I also have a carbon Giant Defy (their knock off of the Specialized Roubaix) that I bought as a retired rental fleet bike from the local bike shop. Yes – I know that you’re never supposed to buy a used, god forbid a former rental fleet carbon framed bike – but the extra large sizes are so infrequently rented that it had very few miles on it.
But my Bianchi San Jose is the one that was a casualty of my atrial fibrillation (AF). A single speed cross bike – perfect for cruising on our local Rails to Trails (OC&E and Woods Line State Trail) geared perfectly for the relatively flat trail (Trains can only handle so much steepness – no more that a 2% grade) and because it was a cross bike it was ideal for the nine miles that are paved as well as the ninety unpaved miles. Although it’s a single speed it had brakes – it wasn’t quite a hipster messenger fixy. I think those things are nuts – especially now that I’m anti-coagulated.
If you’ve never ridden a single speed – give one a try – a very smooth and quiet ride. My San Jose was a little tricked out. I upgraded the tires to a more aggressive set, and I had a beautiful Brooks Saddle (which I kept) and some matching but really over-priced Brooks leather handle bar tape.

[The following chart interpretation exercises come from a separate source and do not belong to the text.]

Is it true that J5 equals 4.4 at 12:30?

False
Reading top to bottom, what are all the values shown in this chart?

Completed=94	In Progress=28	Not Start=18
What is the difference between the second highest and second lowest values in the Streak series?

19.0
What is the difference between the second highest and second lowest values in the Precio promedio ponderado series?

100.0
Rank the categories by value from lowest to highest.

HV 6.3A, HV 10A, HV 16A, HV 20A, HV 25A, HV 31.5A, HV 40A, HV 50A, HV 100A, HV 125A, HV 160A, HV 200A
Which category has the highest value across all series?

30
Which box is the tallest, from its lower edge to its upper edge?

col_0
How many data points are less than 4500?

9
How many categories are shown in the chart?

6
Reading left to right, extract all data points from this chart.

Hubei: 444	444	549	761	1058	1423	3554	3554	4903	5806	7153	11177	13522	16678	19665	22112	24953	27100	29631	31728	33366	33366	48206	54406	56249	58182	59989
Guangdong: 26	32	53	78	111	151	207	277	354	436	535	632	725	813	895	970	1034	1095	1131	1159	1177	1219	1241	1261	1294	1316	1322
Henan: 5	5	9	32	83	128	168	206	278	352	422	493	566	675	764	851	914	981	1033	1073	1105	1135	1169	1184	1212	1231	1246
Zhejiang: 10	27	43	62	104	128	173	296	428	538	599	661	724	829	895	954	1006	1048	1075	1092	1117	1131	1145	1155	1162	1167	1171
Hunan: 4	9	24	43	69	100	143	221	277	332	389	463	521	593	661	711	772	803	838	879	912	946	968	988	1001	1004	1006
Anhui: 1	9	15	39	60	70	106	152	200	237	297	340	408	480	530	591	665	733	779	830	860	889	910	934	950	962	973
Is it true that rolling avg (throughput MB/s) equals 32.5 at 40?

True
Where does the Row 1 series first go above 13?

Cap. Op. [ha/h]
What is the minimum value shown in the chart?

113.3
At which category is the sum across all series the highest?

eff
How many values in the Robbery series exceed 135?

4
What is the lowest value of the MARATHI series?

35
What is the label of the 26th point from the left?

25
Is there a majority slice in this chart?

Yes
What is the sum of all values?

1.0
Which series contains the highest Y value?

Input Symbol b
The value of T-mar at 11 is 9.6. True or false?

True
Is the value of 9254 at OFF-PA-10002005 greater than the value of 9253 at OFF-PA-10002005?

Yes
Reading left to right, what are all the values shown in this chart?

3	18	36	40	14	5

That bike just had a terrific look and feel – the most comfortable bike I’ve ever had. I could ride in the drop position for a long time without getting sore.
But regrettably as my AF got worse and the medications were going up to higher dosages (Thanks, Carvedilol!) I could no longer ride it up to the hill to our house. It isn’t the biggest or steepest hill in the neighborhood (we live in the mountains, after all) but it is about a 250 foot climb in about three quarters of a mile (75 meters in 1.2 kilometers). It never was an easy climb on the single speed, but currently it is impossible for me.
To be honest I never was a good single speed cyclist. I’ve always had a fast cadence and used a lower gear, and I tend to shift constantly maintaining an even power output. I’ve ridden with guys who just stay in the higher gears and grind – not my style. It was always a challenge getting up that hill in the single 42/17 gear.
I considered getting an after market three speed hub for the back but that would be too dorky. I still rode it on the bike trail but I’d have to drive to the trailhead schlepping the bike on my truck’s bike rack. Eventually I traded it in at the bike shop when I bought my most recent bike – a Specialized AWOL – sort of a gravel grinder meets full touring bike.
I like the AWOL well enough, and ride it frequently; but compared to the light, sporty, cool looking San Jose the big, clunky, awkward looking AWOL seems more like riding around in a UPS delivery truck. Oh well – life changes as you go – I’m grateful to still be riding.